Wednesday 19 December 2012

Top of the Scots 2012 | The Best Games: Other Awards

Yesterday, I selected my Five Favourite video games of 2012.

Spoiler alert: season one of The Walking Dead won!

Today, it's time to look at a couple of the other most memorable experiences I had with a controller in my clutches. We're going to pick up right where we left off, beginning with two games that only narrowly missed out on slots at the top.

Runners-Up


Here are two worlds I lost myself in for more hours than I could count. Two games, differently anticipated admittedly - I expected more from Assassin's Creed III, and almost nothing of Sleeping Dogs - which I played and played and played, equally even. Not a single collectible escaped my character in either case. Not a single side mission or miscellaneous objective was left where it very probably belonged.

What can I say? I plum love an awesome open world, and in Sleeping Dogs' Hong Kong, and Assassin's Creed III's revolutionary-era America, I found two to rule them all: two created spaces so different from Liberty City and the like that any excuse to explore them was a worthy one, even if this often amounted to a bounty of busywork.

You often hear it said that the sum of something is better than its parts. I'd turn that hoary old story on its head as regards my runners-up to The Best Games of 2012: both Assassin's Creed III and Sleeping Dogs were fundamentally flawed products which boasted parts far more fun than their sum.

Honourable Mentions


Oh, Rayman Origins. We had such fun together, didn't we?

#### WHAT TO DO
a) In the games awards post, which game won the author's Five Favourite video games of 2012?
b) Name every video game mentioned in the games awards post.

#### GIVEN DATA

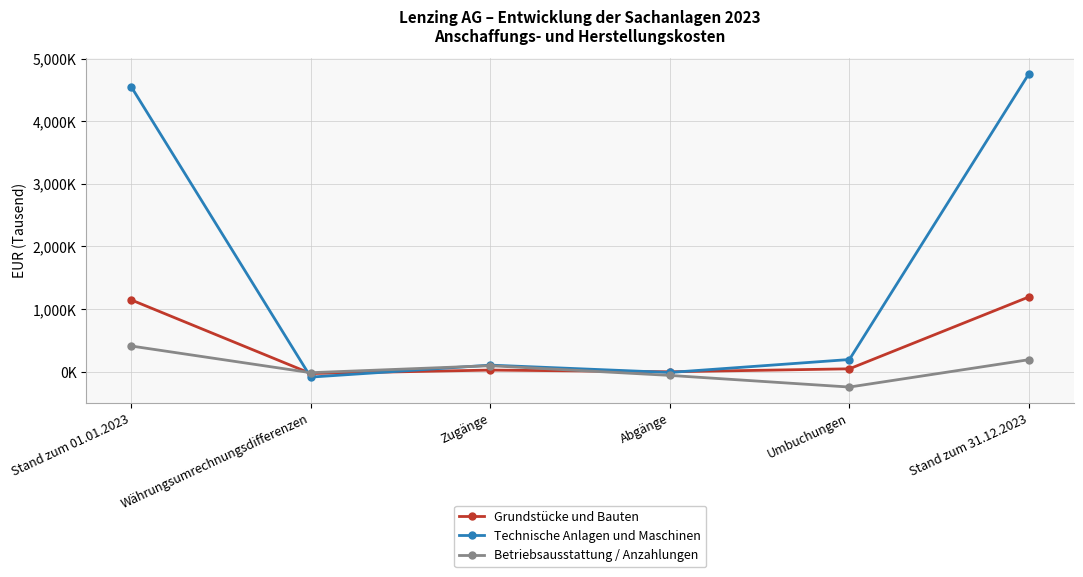

Reading left to right, transcribe all the data shown in this chart.

Grundstücke und Bauten: 1147829	-27331	27438	-18	47591	1195510
Technische Anlagen und Maschinen: 4551155	-84657	106473	-10780	195958	4758149
Betriebsausstattung / Anzahlungen: 411633	-14349	97392	-57595	-243549	193533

#### TASK RESULTS
a) Season one of The Walking Dead.

b) The Walking Dead (season one), Assassin's Creed III, Sleeping Dogs, Rayman Origins